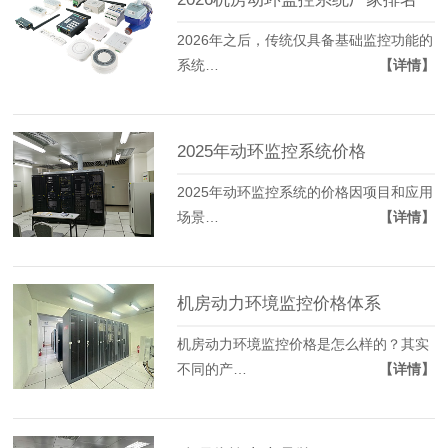
2026年之后，传统仅具备基础监控功能的
系统…
【详情】
2025年动环监控系统价格
2025年动环监控系统的价格因项目和应用
场景…
【详情】
机房动力环境监控价格体系
机房动力环境监控价格是怎么样的？其实
不同的产…
【详情】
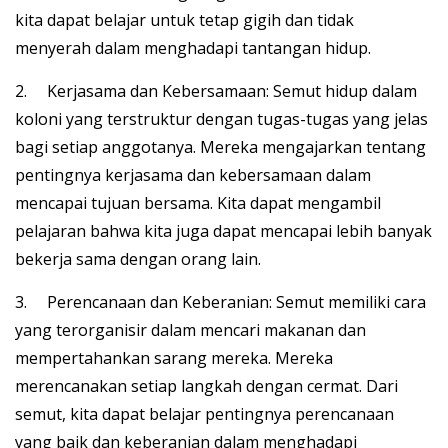
kita dapat belajar untuk tetap gigih dan tidak
menyerah dalam menghadapi tantangan hidup.
2. Kerjasama dan Kebersamaan: Semut hidup dalam
koloni yang terstruktur dengan tugas-tugas yang jelas
bagi setiap anggotanya. Mereka mengajarkan tentang
pentingnya kerjasama dan kebersamaan dalam
mencapai tujuan bersama. Kita dapat mengambil
pelajaran bahwa kita juga dapat mencapai lebih banyak
bekerja sama dengan orang lain.
3. Perencanaan dan Keberanian: Semut memiliki cara
yang terorganisir dalam mencari makanan dan
mempertahankan sarang mereka. Mereka
merencanakan setiap langkah dengan cermat. Dari
semut, kita dapat belajar pentingnya perencanaan
yang baik dan keberanian dalam menghadapi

Problem to work on - What's needed is an exact copy of every entry, free of pictures.

Completed exercise -
2026年之后，传统仅具备基础监控功能的
系统…
【详情】
2025年动环监控系统价格
2025年动环监控系统的价格因项目和应用
场景…
【详情】
机房动力环境监控价格体系
机房动力环境监控价格是怎么样的？其实
不同的产…
【详情】
kita dapat belajar untuk tetap gigih dan tidak
menyerah dalam menghadapi tantangan hidup.
2. Kerjasama dan Kebersamaan: Semut hidup dalam
koloni yang terstruktur dengan tugas-tugas yang jelas
bagi setiap anggotanya. Mereka mengajarkan tentang
pentingnya kerjasama dan kebersamaan dalam
mencapai tujuan bersama. Kita dapat mengambil
pelajaran bahwa kita juga dapat mencapai lebih banyak
bekerja sama dengan orang lain.
3. Perencanaan dan Keberanian: Semut memiliki cara
yang terorganisir dalam mencari makanan dan
mempertahankan sarang mereka. Mereka
merencanakan setiap langkah dengan cermat. Dari
semut, kita dapat belajar pentingnya perencanaan
yang baik dan keberanian dalam menghadapi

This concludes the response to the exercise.